Medical Review Board continues to update Medical Examiner Handbook

June 28, 2018

Mark Schremmer

|

As the FMCSA’s Medical Review Board continues the process of updating the agency’s Medical Examiner Handbook, the Owner-Operator Independent Drivers Association is watching closely in hopes the new version will make a clear distinction between what’s guidance and what’s regulation.

The Medical Review Board, which includes five practicing physicians, conducted a public meeting on June 25-26 in Arlington, Va. The board’s job is to provide information, advice and recommendations to the secretary of transportation and the FMCSA administrator on the development and implementation of science-based physical qualification standards. Certified medical examiners determine whether a driver is medically qualified to have a commercial driver’s license.

Jay Grimes, OOIDA’s director of federal affairs, attended the meetings.

“Going back for a while now, there has been a lot of confusion about what is regulation and what is guidance,” Grimes said. “From OOIDA’s perspective, we want to keep them on task and lose that nonregulatory guidance rather than add any more guidance, which I think they originally wanted to do.

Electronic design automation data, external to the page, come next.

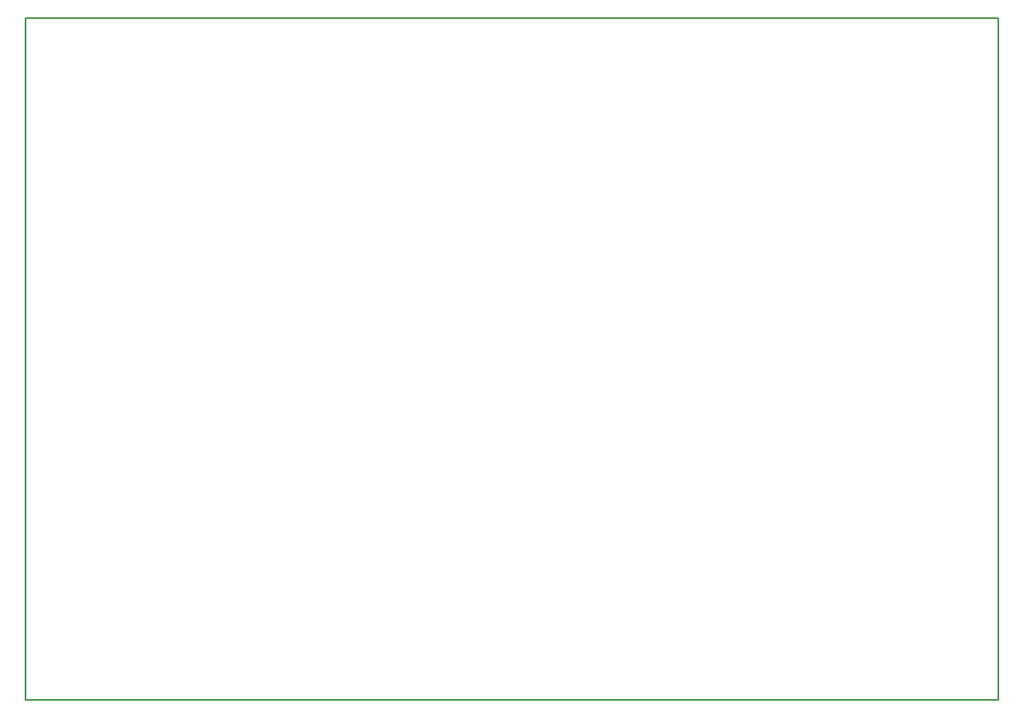
<source format=gbr>
G04 #@! TF.GenerationSoftware,KiCad,Pcbnew,(5.0.1)-4*
G04 #@! TF.CreationDate,2020-04-28T21:10:57-04:00*
G04 #@! TF.ProjectId,EFC_DIY_version,4546435F4449595F76657273696F6E2E,v01*
G04 #@! TF.SameCoordinates,Original*
G04 #@! TF.FileFunction,Profile,NP*
%FSLAX46Y46*%
G04 Gerber Fmt 4.6, Leading zero omitted, Abs format (unit mm)*
G04 Created by KiCad (PCBNEW (5.0.1)-4) date 4/28/2020 9:10:57 PM*
%MOMM*%
%LPD*%
G01*
G04 APERTURE LIST*
%ADD10C,0.200000*%
G04 APERTURE END LIST*
D10*
X220726000Y-38100000D02*
X120650000Y-38100000D01*
X220726000Y-108204000D02*
X220726000Y-38100000D01*
X120650000Y-108204000D02*
X220726000Y-108204000D01*
X120650000Y-38100000D02*
X120650000Y-108204000D01*
M02*

</source>
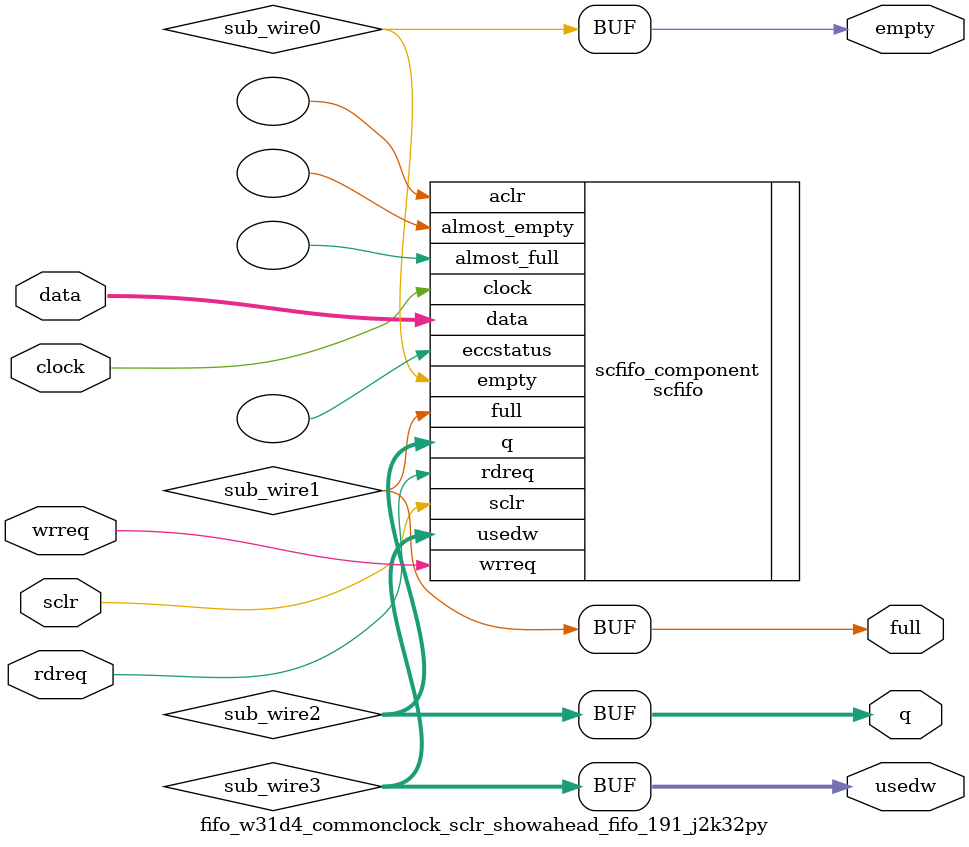
<source format=v>



`timescale 1 ps / 1 ps
// synopsys translate_on
module  fifo_w31d4_commonclock_sclr_showahead_fifo_191_j2k32py  (
    clock,
    data,
    rdreq,
    sclr,
    wrreq,
    empty,
    full,
    q,
    usedw);

    input    clock;
    input  [30:0]  data;
    input    rdreq;
    input    sclr;
    input    wrreq;
    output   empty;
    output   full;
    output [30:0]  q;
    output [1:0]  usedw;

    wire  sub_wire0;
    wire  sub_wire1;
    wire [30:0] sub_wire2;
    wire [1:0] sub_wire3;
    wire  empty = sub_wire0;
    wire  full = sub_wire1;
    wire [30:0] q = sub_wire2[30:0];
    wire [1:0] usedw = sub_wire3[1:0];

    scfifo  scfifo_component (
                .clock (clock),
                .data (data),
                .rdreq (rdreq),
                .sclr (sclr),
                .wrreq (wrreq),
                .empty (sub_wire0),
                .full (sub_wire1),
                .q (sub_wire2),
                .usedw (sub_wire3),
                .aclr (),
                .almost_empty (),
                .almost_full (),
                .eccstatus ());
    defparam
        scfifo_component.add_ram_output_register  = "OFF",
        scfifo_component.enable_ecc  = "FALSE",
        scfifo_component.intended_device_family  = "Arria 10",
        scfifo_component.lpm_numwords  = 4,
        scfifo_component.lpm_showahead  = "ON",
        scfifo_component.lpm_type  = "scfifo",
        scfifo_component.lpm_width  = 31,
        scfifo_component.lpm_widthu  = 2,
        scfifo_component.overflow_checking  = "ON",
        scfifo_component.underflow_checking  = "ON",
        scfifo_component.use_eab  = "ON";


endmodule



</source>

“A lot of drivers were getting disqualified for things that were mentioned in guidance but that weren’t regulations. I made some comments, reiterating that the goal of the task is to remove that directive language that isn’t regulation.”

So far, the Medical Review Board has made it through about half of the 260-page handbook, and no revisions have been finalized.

FMCSA Administrator Ray Martinez announced during the first day of the meeting that Dr. Christine Cisneros had retired and would no longer be serving as one of the five members on the Medical Review Board.

Meanwhile, Martinez said he was re-appointing Drs. Gina Pervall, Michael Kelley, Brian Morris and Albert Osbahr III to the board for another two years. He also said he will make his recommendation for Cisneros’ replacement soon.